塩牛乳。
子供のころのワタクシの中の世界は姉が中心でした。
姉は当然私より先に学校に行きだしていますので
たくさんの友達をつくったり
いろんなモノを持ってたり
漢字もかけるし、本もたくさん読めるし
日に焼けて真っ黒ですらりと手足が長く
運動神経もよくて、元気いっぱいでした。
それに対して
友達も少なく、運動音痴で色が青白く
チビで、しかもまだほとんど漢字も読めないので
一人で本が読めないような私とは
まったく正反対。
うちの母はじーさんの経営する幼稚園を手伝っていたため
日中は留守が多く、姉がその代わりに
私の面倒をみなくてはなりませんでした。
思えば子供の姉にしてみたら、もっと自由に友達と
遊びたかったりしたことでしょう。しかし
責任感の強い姉のこと。なんやらかんやら言っても
いつも私を連れて遊びに行ってくれてました。
でも、当時の私はそんなことのかけらもまだ理解していません。
(ごめんよ。姉。)
遊びの合間や、家にいたりするときに
しょっちゅうつかいっぱしりをさせられることは
チビの私、ただただ面白くありません。
寒いその日、コタツに当たってテレビを見ていたところ、
姉が「ホットミルク作ってきて。」と私に司令しました。
くそーおねーちゃんめーいばりんぼめー
こんな小さい私にホットミルク作らすなんて
ひどいぞーくそーえぐっえぐっ・・・
とすね泣きしつつ寒い台所で、ミルクを鍋に入れ温めました。
その間にお砂糖の準備です。
お砂糖の入れ物を手に取ろうとすると
となりにもう一つお砂糖の入れ物がありました。
あれ?2つもあったっけ?と
中を見ると、そこには、まっ白、サラサラのきれいな結晶の
お砂糖が入っていました。
「うわー。きれい。きっとこれお客さん用だな~。よし!
せめてもの仕返しで、お姉ちゃんにはいつものこのカチカチに
固まったお砂糖、私はこのきれいなサラサラのお砂糖を
使おう!」と思い、
愛用のコップにそれぞれお砂糖を入れました。
自分のコップには今日は特別にたっぷりと。
そーっとこぼさないようにミルクを注ぎ、
コタツで待っている姉に姉のコップを渡し
飲んでいる姉を見ながら
「へへへ・・・私のミルクはちょっと違うもんね~。
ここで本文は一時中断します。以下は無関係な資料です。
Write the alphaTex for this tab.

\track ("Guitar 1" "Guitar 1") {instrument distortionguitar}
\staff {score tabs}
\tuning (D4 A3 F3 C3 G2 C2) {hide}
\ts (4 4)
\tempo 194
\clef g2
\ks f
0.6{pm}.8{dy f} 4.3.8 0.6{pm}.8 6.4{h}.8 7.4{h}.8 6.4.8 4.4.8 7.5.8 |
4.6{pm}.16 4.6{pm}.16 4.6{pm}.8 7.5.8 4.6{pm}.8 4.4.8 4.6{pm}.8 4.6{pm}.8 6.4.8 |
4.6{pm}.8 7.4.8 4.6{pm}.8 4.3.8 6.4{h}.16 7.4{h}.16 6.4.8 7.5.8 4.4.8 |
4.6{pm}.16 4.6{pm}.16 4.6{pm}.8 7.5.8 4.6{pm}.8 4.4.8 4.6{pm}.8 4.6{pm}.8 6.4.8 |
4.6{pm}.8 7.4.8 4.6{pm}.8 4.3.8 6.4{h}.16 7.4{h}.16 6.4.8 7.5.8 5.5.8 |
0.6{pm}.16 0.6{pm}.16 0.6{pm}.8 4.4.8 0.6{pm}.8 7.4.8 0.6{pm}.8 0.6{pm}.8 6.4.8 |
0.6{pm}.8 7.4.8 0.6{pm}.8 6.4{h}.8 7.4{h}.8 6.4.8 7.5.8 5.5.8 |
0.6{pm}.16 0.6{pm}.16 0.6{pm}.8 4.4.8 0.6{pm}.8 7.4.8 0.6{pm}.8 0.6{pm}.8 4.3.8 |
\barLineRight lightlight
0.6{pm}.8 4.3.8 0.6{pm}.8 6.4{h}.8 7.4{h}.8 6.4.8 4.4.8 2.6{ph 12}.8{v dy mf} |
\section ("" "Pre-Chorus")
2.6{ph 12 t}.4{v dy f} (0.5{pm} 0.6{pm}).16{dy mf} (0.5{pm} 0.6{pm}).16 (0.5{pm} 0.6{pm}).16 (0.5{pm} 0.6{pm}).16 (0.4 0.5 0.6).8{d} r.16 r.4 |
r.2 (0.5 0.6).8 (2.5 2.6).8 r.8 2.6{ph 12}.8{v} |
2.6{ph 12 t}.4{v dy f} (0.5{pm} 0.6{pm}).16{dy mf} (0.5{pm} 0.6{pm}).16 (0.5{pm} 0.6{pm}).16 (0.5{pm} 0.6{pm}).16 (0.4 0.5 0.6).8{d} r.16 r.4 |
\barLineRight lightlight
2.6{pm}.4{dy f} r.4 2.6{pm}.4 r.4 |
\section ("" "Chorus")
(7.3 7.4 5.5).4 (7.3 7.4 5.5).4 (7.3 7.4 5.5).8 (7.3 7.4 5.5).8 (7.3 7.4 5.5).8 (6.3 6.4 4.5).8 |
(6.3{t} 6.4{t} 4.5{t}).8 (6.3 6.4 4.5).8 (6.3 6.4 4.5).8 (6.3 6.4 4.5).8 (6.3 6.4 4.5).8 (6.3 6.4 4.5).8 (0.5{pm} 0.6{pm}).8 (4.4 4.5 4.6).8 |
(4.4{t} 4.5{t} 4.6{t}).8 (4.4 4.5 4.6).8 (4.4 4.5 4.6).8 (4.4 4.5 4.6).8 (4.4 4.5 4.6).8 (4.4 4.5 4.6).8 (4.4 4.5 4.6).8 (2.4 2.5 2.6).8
やーい。」
とほくそ笑み、自分のコップのミルクをごくっと
飲みました。
・・・・・・・
@:*・。ぉげ*・?!#&‘!!!!???
姉に私の悪事がばれてはならんと
吐き出すわけにも行かず、
死ぬ気で飲み込みました・・・。
テレビの画面に見入りながら美味しそうに
ホットミルクを飲む姉。
そして私は、
この悪事の「ツケ」をさりげなく処理する
知恵もまだついていないため
どう処理してよいかわからずに
泣く泣く最後まで飲み干しましたとさ。